The undercard had so many great stories and showings. Mai Sakurai came into her own. Rea Seto was a firecracker. Shinno was a stellar addition to the roster.
STARDOM remains a beast in terms of attendance and pure star power, but Marigold’s booking delivered a deeper, immersive experience. It’s not a shocker to see the newer company get more votes here.
Wrestler of the Year: Mayu Iwatani (75% of votes)
Runner-up: Saya Kamitani (12%)
Other nominees: Sareee, Marino Saihara, Chihiro Hashimoto, Miu Watanabe, Miku Aono
Saya Kamitani had a tremendous year, capped off by becoming the first woman to win the Tokyo Sports MVP Award. So honestly, the results were surprising here. Not just that Mayu won but by such a healthy margin.
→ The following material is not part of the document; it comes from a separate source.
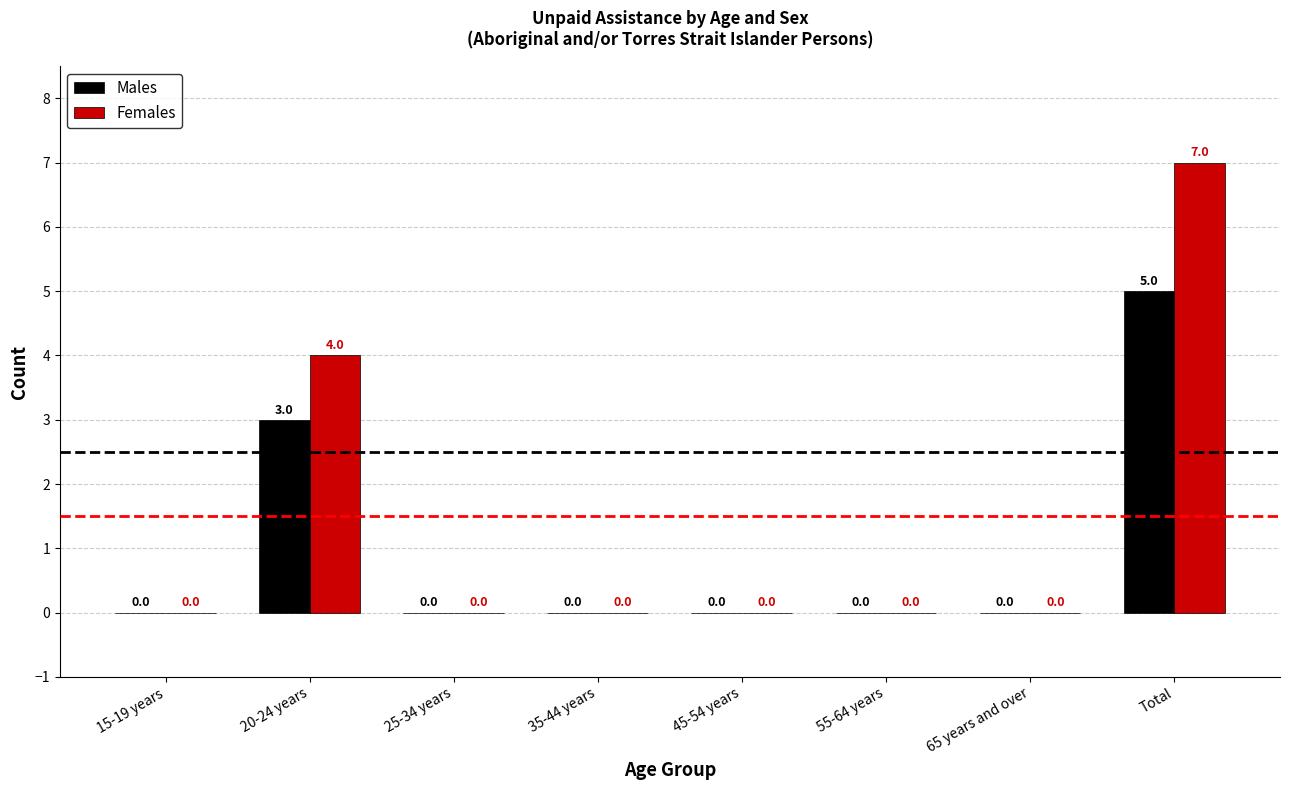

What is the maximum value for Females?

7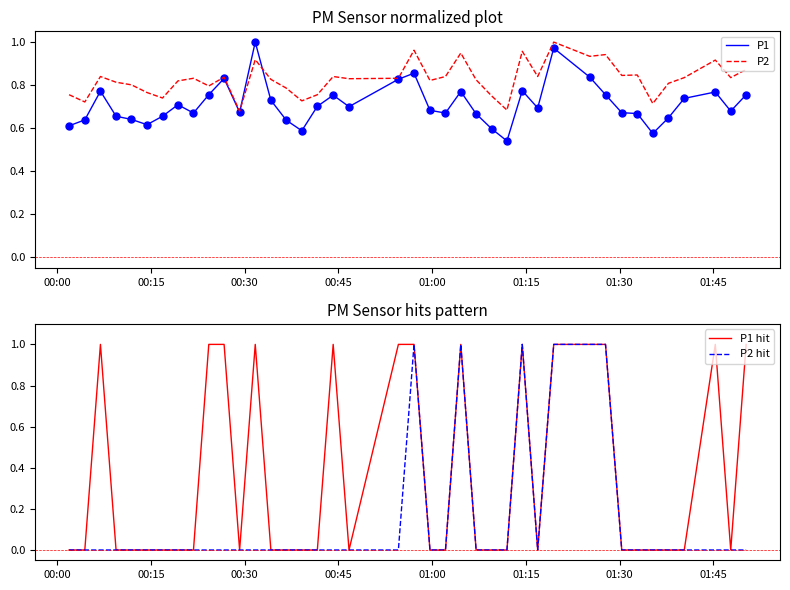

After their last crossing, which series has the higher values: P2 or P2 hit?

P2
Iwatani has a hell of case to claim this prize, though.
She began the year as a top star for STARDOM and then became the flagbearer for Marigold. She bettered the company with her presence and how much she elevated everyone around her.
Mayu helped catapult the super rookie Seri Yamaoka with a standout match. She helped Yuzuki shine like never before. She turned the Marigold Superfly Championship into a much bigger deal.
She had a historic week where she had a Match of the Year contender against Syuri at All-Star Queendom to say goodbye to STARDOM and then just a few days later gave us a classic against Nanae Takahashi. Her greatest hits for the year is an outstanding collection: versus IYO SKY, the Marigold vs. Marvelous six-woman clash, the DREAM STAR match against Utami Hayashishita and all those Superfly title defenses.
After all that, Iwatani’s already crowded mantle gets another accolade to display. The first-ever RESURA JOSHI YEAR-END AWARDS Wrestler of the Year. Congrats, Icon.